begin Record excerpts

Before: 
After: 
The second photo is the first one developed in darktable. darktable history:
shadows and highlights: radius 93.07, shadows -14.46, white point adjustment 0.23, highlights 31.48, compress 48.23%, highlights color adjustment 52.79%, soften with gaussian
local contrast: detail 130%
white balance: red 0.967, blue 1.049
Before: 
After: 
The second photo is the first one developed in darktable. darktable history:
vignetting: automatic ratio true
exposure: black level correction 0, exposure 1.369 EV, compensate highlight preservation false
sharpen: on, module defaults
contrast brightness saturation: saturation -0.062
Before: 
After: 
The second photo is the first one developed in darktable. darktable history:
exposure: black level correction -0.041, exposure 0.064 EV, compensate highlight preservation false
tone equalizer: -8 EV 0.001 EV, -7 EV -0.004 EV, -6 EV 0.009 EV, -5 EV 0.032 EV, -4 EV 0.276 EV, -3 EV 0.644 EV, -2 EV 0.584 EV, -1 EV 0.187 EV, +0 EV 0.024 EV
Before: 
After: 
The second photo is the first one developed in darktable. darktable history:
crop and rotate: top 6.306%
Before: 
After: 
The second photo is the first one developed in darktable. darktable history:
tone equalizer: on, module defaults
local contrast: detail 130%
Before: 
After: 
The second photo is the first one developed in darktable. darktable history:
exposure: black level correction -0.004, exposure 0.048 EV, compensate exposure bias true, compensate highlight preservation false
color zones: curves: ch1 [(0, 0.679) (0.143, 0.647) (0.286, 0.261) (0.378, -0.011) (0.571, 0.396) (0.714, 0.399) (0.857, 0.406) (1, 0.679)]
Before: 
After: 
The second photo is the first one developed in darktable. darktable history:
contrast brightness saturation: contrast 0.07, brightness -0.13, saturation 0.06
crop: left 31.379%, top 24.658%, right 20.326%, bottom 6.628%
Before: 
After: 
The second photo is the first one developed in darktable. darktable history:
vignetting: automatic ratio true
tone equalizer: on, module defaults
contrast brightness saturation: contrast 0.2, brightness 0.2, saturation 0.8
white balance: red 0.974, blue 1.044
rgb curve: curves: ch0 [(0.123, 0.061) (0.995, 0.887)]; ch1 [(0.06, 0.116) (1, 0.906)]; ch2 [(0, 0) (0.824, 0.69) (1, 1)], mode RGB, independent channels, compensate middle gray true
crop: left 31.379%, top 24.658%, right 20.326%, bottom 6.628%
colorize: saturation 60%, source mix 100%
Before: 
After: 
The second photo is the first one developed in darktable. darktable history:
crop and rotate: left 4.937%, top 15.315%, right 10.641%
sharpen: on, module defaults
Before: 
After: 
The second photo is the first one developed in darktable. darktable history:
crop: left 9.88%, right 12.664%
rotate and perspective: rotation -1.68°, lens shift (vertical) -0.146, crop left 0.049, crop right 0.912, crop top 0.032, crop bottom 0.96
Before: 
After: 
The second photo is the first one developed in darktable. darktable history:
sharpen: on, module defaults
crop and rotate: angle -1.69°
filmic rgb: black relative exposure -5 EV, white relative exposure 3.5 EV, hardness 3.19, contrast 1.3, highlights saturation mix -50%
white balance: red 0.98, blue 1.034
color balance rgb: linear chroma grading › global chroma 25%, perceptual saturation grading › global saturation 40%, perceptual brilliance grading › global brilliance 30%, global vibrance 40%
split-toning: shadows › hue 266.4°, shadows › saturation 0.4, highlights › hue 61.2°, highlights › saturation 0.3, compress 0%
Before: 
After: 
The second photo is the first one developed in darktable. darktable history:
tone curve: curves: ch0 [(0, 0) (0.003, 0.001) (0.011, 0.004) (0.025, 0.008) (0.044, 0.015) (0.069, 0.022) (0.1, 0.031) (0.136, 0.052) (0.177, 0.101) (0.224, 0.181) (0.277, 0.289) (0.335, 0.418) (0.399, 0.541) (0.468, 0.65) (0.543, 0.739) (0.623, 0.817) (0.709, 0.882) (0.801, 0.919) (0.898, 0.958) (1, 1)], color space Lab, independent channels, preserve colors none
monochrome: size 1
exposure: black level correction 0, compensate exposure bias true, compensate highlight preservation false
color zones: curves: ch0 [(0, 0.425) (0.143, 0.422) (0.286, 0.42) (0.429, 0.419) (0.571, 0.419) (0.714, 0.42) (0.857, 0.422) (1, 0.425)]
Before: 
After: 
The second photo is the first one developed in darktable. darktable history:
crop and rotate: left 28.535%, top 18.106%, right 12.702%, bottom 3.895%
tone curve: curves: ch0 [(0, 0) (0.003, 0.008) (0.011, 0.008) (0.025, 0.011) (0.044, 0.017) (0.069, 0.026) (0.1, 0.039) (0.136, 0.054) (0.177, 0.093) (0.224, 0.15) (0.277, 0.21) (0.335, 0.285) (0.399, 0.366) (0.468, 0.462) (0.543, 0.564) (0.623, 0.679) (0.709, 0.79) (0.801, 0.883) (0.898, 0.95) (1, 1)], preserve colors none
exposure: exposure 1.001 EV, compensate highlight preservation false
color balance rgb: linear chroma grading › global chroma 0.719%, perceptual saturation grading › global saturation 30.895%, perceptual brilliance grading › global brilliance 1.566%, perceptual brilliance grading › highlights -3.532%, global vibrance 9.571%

end Record excerpts

§ **Set task**
Recast all of the material above as a Markdown table with the columns Row and Line. Give each line its own numbered row, and leave out blank lines.

§ **Task response**
| Row | Line |
|---|---|
| 1 | Before:  |
| 2 | After:  |
| 3 | The second photo is the first one developed in darktable. darktable history: |
| 4 | shadows and highlights: radius 93.07, shadows -14.46, white point adjustment 0.23, highlights 31.48, compress 48.23%, highlights color adjustment 52.79%, soften with gaussian |
| 5 | local contrast: detail 130% |
| 6 | white balance: red 0.967, blue 1.049 |
| 7 | Before:  |
| 8 | After:  |
| 9 | The second photo is the first one developed in darktable. darktable history: |
| 10 | vignetting: automatic ratio true |
| 11 | exposure: black level correction 0, exposure 1.369 EV, compensate highlight preservation false |
| 12 | sharpen: on, module defaults |
| 13 | contrast brightness saturation: saturation -0.062 |
| 14 | Before:  |
| 15 | After:  |
| 16 | The second photo is the first one developed in darktable. darktable history: |
| 17 | exposure: black level correction -0.041, exposure 0.064 EV, compensate highlight preservation false |
| 18 | tone equalizer: -8 EV 0.001 EV, -7 EV -0.004 EV, -6 EV 0.009 EV, -5 EV 0.032 EV, -4 EV 0.276 EV, -3 EV 0.644 EV, -2 EV 0.584 EV, -1 EV 0.187 EV, +0 EV 0.024 EV |
| 19 | Before:  |
| 20 | After:  |
| 21 | The second photo is the first one developed in darktable. darktable history: |
| 22 | crop and rotate: top 6.306% |
| 23 | Before:  |
| 24 | After:  |
| 25 | The second photo is the first one developed in darktable. darktable history: |
| 26 | tone equalizer: on, module defaults |
| 27 | local contrast: detail 130% |
| 28 | Before:  |
| 29 | After:  |
| 30 | The second photo is the first one developed in darktable. darktable history: |
| 31 | exposure: black level correction -0.004, exposure 0.048 EV, compensate exposure bias true, compensate highlight preservation false |
| 32 | color zones: curves: ch1 [(0, 0.679) (0.143, 0.647) (0.286, 0.261) (0.378, -0.011) (0.571, 0.396) (0.714, 0.399) (0.857, 0.406) (1, 0.679)] |
| 33 | Before:  |
| 34 | After:  |
| 35 | The second photo is the first one developed in darktable. darktable history: |
| 36 | contrast brightness saturation: contrast 0.07, brightness -0.13, saturation 0.06 |
| 37 | crop: left 31.379%, top 24.658%, right 20.326%, bottom 6.628% |
| 38 | Before:  |
| 39 | After:  |
| 40 | The second photo is the first one developed in darktable. darktable history: |
| 41 | vignetting: automatic ratio true |
| 42 | tone equalizer: on, module defaults |
| 43 | contrast brightness saturation: contrast 0.2, brightness 0.2, saturation 0.8 |
| 44 | white balance: red 0.974, blue 1.044 |
| 45 | rgb curve: curves: ch0 [(0.123, 0.061) (0.995, 0.887)]; ch1 [(0.06, 0.116) (1, 0.906)]; ch2 [(0, 0) (0.824, 0.69) (1, 1)], mode RGB, independent channels, compensate middle gray true |
| 46 | crop: left 31.379%, top 24.658%, right 20.326%, bottom 6.628% |
| 47 | colorize: saturation 60%, source mix 100% |
| 48 | Before:  |
| 49 | After:  |
| 50 | The second photo is the first one developed in darktable. darktable history: |
| 51 | crop and rotate: left 4.937%, top 15.315%, right 10.641% |
| 52 | sharpen: on, module defaults |
| 53 | Before:  |
| 54 | After:  |
| 55 | The second photo is the first one developed in darktable. darktable history: |
| 56 | crop: left 9.88%, right 12.664% |
| 57 | rotate and perspective: rotation -1.68°, lens shift (vertical) -0.146, crop left 0.049, crop right 0.912, crop top 0.032, crop bottom 0.96 |
| 58 | Before:  |
| 59 | After:  |
| 60 | The second photo is the first one developed in darktable. darktable history: |
| 61 | sharpen: on, module defaults |
| 62 | crop and rotate: angle -1.69° |
| 63 | filmic rgb: black relative exposure -5 EV, white relative exposure 3.5 EV, hardness 3.19, contrast 1.3, highlights saturation mix -50% |
| 64 | white balance: red 0.98, blue 1.034 |
| 65 | color balance rgb: linear chroma grading › global chroma 25%, perceptual saturation grading › global saturation 40%, perceptual brilliance grading › global brilliance 30%, global vibrance 40% |
| 66 | split-toning: shadows › hue 266.4°, shadows › saturation 0.4, highlights › hue 61.2°, highlights › saturation 0.3, compress 0% |
| 67 | Before:  |
| 68 | After:  |
| 69 | The second photo is the first one developed in darktable. darktable history: |
| 70 | tone curve: curves: ch0 [(0, 0) (0.003, 0.001) (0.011, 0.004) (0.025, 0.008) (0.044, 0.015) (0.069, 0.022) (0.1, 0.031) (0.136, 0.052) (0.177, 0.101) (0.224, 0.181) (0.277, 0.289) (0.335, 0.418) (0.399, 0.541) (0.468, 0.65) (0.543, 0.739) (0.623, 0.817) (0.709, 0.882) (0.801, 0.919) (0.898, 0.958) (1, 1)], color space Lab, independent channels, preserve colors none |
| 71 | monochrome: size 1 |
| 72 | exposure: black level correction 0, compensate exposure bias true, compensate highlight preservation false |
| 73 | color zones: curves: ch0 [(0, 0.425) (0.143, 0.422) (0.286, 0.42) (0.429, 0.419) (0.571, 0.419) (0.714, 0.42) (0.857, 0.422) (1, 0.425)] |
| 74 | Before:  |
| 75 | After:  |
| 76 | The second photo is the first one developed in darktable. darktable history: |
| 77 | crop and rotate: left 28.535%, top 18.106%, right 12.702%, bottom 3.895% |
| 78 | tone curve: curves: ch0 [(0, 0) (0.003, 0.008) (0.011, 0.008) (0.025, 0.011) (0.044, 0.017) (0.069, 0.026) (0.1, 0.039) (0.136, 0.054) (0.177, 0.093) (0.224, 0.15) (0.277, 0.21) (0.335, 0.285) (0.399, 0.366) (0.468, 0.462) (0.543, 0.564) (0.623, 0.679) (0.709, 0.79) (0.801, 0.883) (0.898, 0.95) (1, 1)], preserve colors none |
| 79 | exposure: exposure 1.001 EV, compensate highlight preservation false |
| 80 | color balance rgb: linear chroma grading › global chroma 0.719%, perceptual saturation grading › global saturation 30.895%, perceptual brilliance grading › global brilliance 1.566%, perceptual brilliance grading › highlights -3.532%, global vibrance 9.571% |